Bug #114435 Incorrect query results caused by the subquery optimization.
Submitted: 21 Mar 6:56 Modified: 24 Mar 7:48
Reporter: John Jove Email Updates:
Status: Not a Bug Impact on me:
None 
Category:MySQL Server: Optimizer Severity:S1 (Critical)
Version:8.0.36 OS:Any
Assigned to: CPU Architecture:Any

[21 Mar 6:56] John Jove
Description:
I run the following test case, in which the SELECT statement is expected to return an error, since subquery returns more than 1 row. Instead, a query result is returned.

How to repeat:
DROP TABLE IF EXISTS t1;
CREATE TABLE t1 (c1 INT);
INSERT INTO t1 VALUES (1),(2);
SELECT c1 FROM t1 WHERE !((1 IS UNKNOWN) AND (((SELECT c1 FROM t1) NOT BETWEEN 1 AND 2) IN (SELECT c1 FROM t1))); -- actual: {1,2}, expected: error
[21 Mar 7:34] MySQL Verification Team
Hello John,

Thank you for the report and test case.
Verified as described.

regards,
Umesh
[22 Mar 7:17] Roy Lyseng
Posted by developer:
 
Not a bug.
The optimizer sees that the predicate (1 IS UNKNOWN) is false,
hence it does not have to evaluate the second part of the AND,
and thus it will never see that the subquery evaluation should
lead to an error.
[24 Mar 7:48] John Jove
Thanks for the detailed explanation.

However, such evaluation order seems not to be deterministic.
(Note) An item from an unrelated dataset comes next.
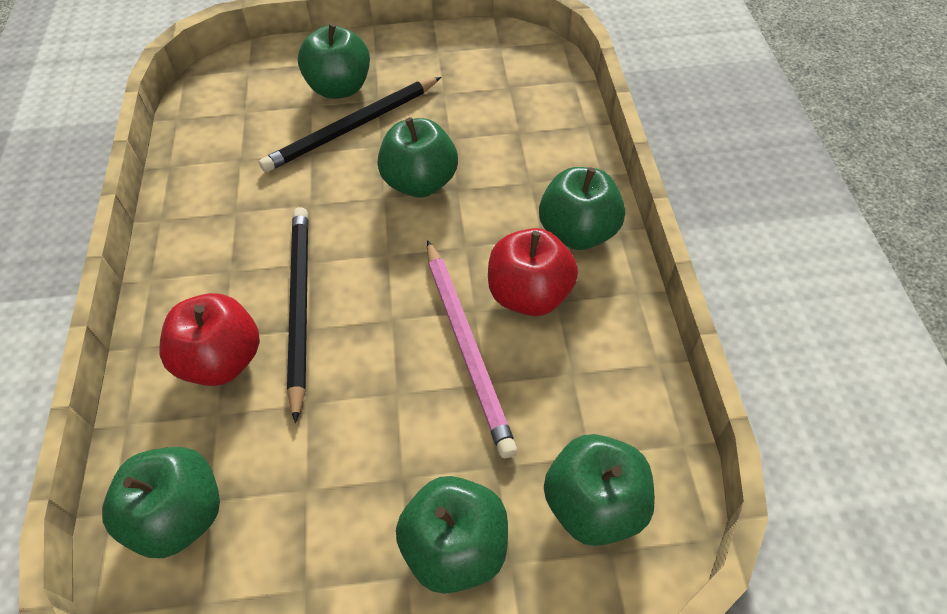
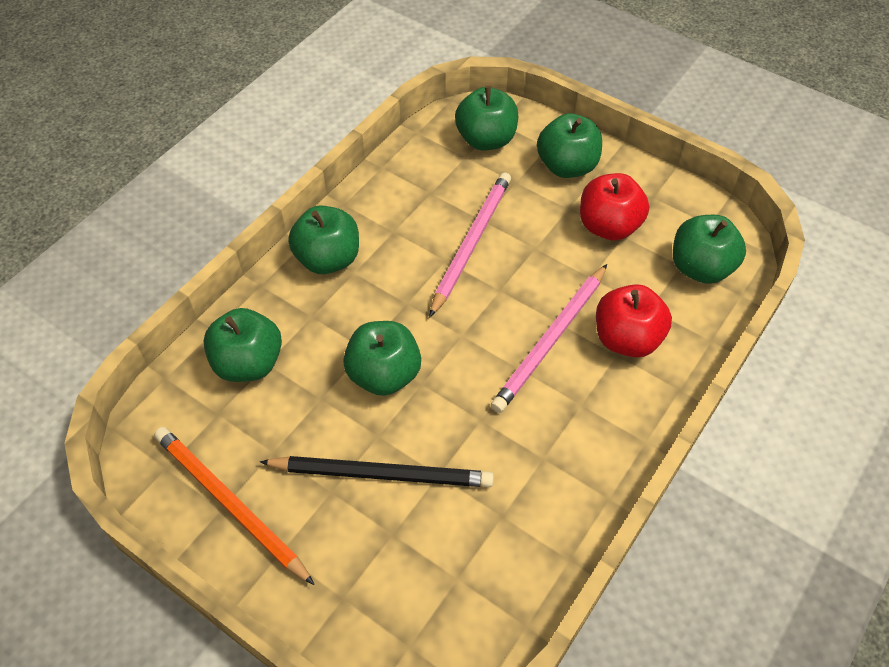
camera: 140 degrees left, 0 degrees up
black pencil [287,207,308,423] -> pink pencil [491,264,607,413]
green apple [298,23,370,99] -> green apple moved to [203,308,282,382]
red apple [488,228,578,316] -> red apple moved to [580,173,649,240]
none -> orange pencil [154,427,315,585]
It means that the error part of AND clause can be evaluated first sometimes despite the FALSE operand, and an error is retuned.
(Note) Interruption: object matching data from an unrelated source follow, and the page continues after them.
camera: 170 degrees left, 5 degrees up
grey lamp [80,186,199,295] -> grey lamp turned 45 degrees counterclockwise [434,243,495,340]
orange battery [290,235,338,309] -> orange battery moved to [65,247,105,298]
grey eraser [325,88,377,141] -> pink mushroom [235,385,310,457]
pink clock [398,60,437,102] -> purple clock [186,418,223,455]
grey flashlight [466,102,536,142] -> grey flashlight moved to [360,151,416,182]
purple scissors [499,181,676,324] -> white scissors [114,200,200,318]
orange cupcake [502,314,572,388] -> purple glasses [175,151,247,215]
I construct two interesting test cases as follows.
DROP TABLE IF EXISTS t1;
CREATE TABLE t1 (c1 INT);
INSERT INTO t1 VALUES (1); -- only one row
SELECT c1 FROM t1 WHERE ((SELECT c1 FROM t1) NOT BETWEEN 1 AND 2) NOT IN (SELECT c1 FROM t1); -- {1}

DROP TABLE IF EXISTS t1;
CREATE TABLE t1 (c1 INT);
INSERT INTO t1 VALUES (1),(2); -- more than one row
SELECT c1 FROM t1 WHERE ((SELECT c1 FROM t1) NOT BETWEEN 1 AND 2) NOT IN (SELECT c1 FROM t1); -- [21000][1242] Subquery returns more than 1 row

From the above results, this kind of error seems to be checked in the runtime, not statically or grammar-level. Is it correct?
[3 Apr 6:18] Roy Lyseng
Since the execution plan is laid out by the optimizer, it is quite true that whether to issue an error or not may seem non-deterministic. It is entirely up to the optimizer to determine whether a sub-plan needs to be executed or not, and in which order - thus the term "optimizer".

And the execution is also obviously dependent on the data in the table - one (or zero) rows mean success, more than one row means failure.
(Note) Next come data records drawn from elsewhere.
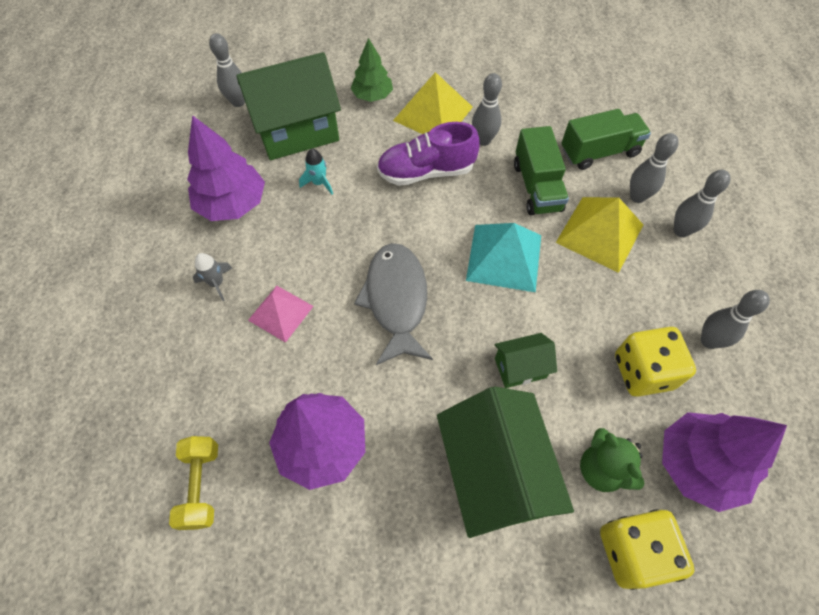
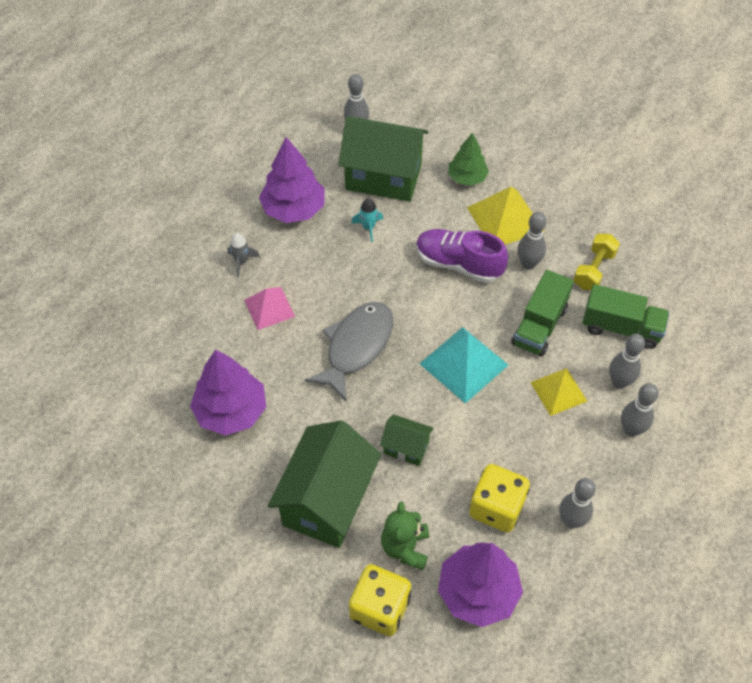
camera: 35 degrees right, 5 degrees down
yellow dumbbell [169,436,218,530] -> yellow dumbbell moved to [574,234,620,290]
yellow pyramid [556,197,643,273] -> yellow pyramid [530,368,587,416], size x0.65

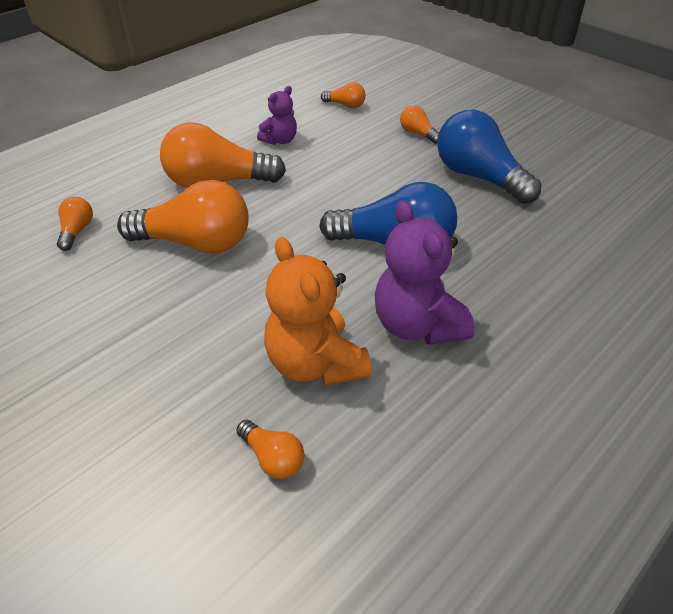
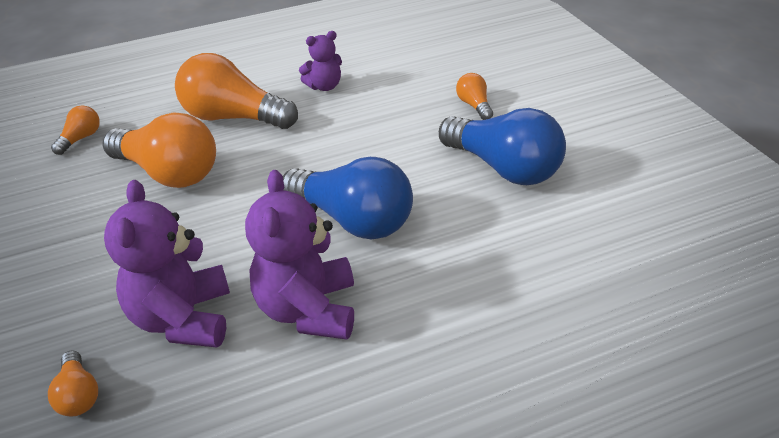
camera: 25 degrees right, 5 degrees down
orange teddy bear [264,237,372,386] -> purple teddy bear [104,180,230,347]
orange light bulb [321,82,365,108] -> none
blue light bulb [437,110,541,204] -> blue light bulb turned 150 degrees clockwise [439,108,566,185]

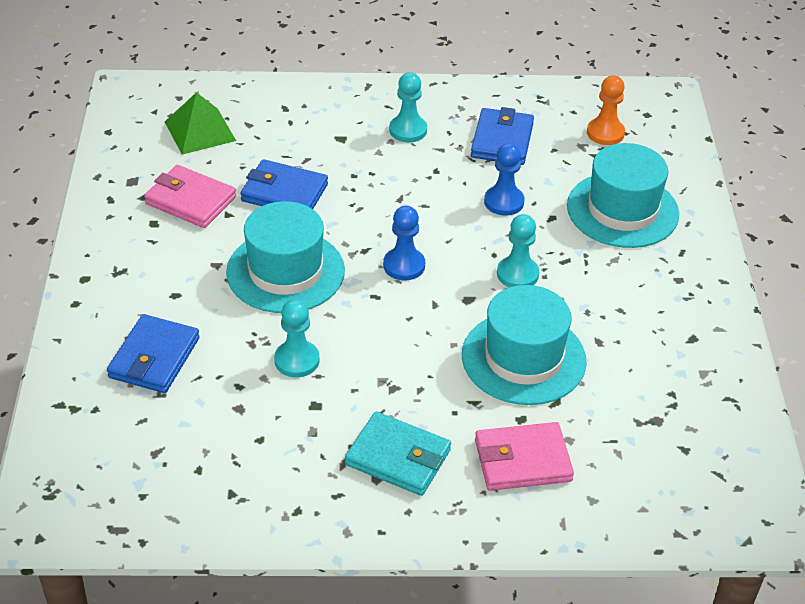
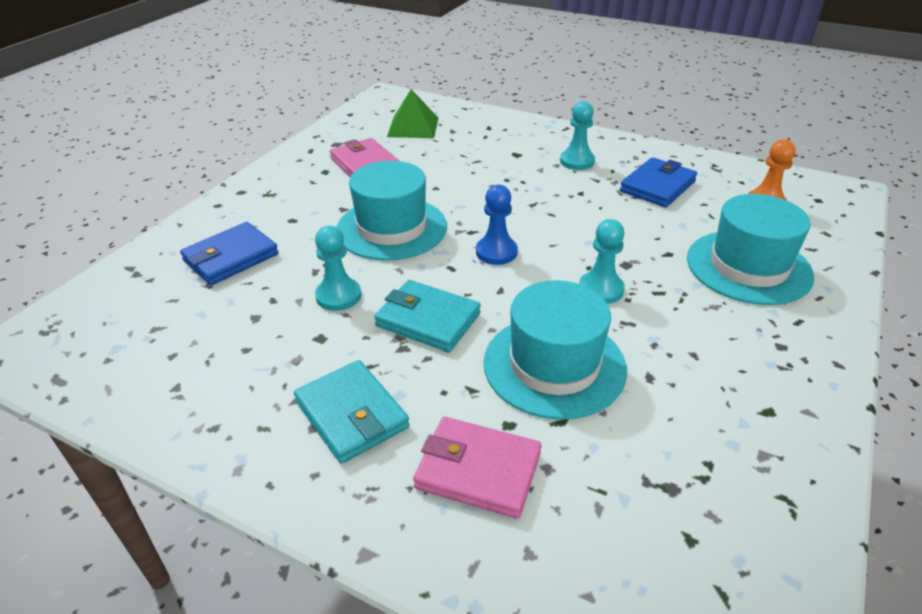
camera: 30 degrees right, 5 degrees down
blue wallet [240,159,328,209] -> none
blue pawn [484,143,524,216] -> none
none -> turquoise wallet [374,280,481,352]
Notice also that reporting an error here may be taken as an evidence of bad database design, or unwashed data. Usually a normalized database will use a unique index or similar to ensure that max. one row qualifies to the scalar subquery. Or it will be a set or rows that is aggregated into one row.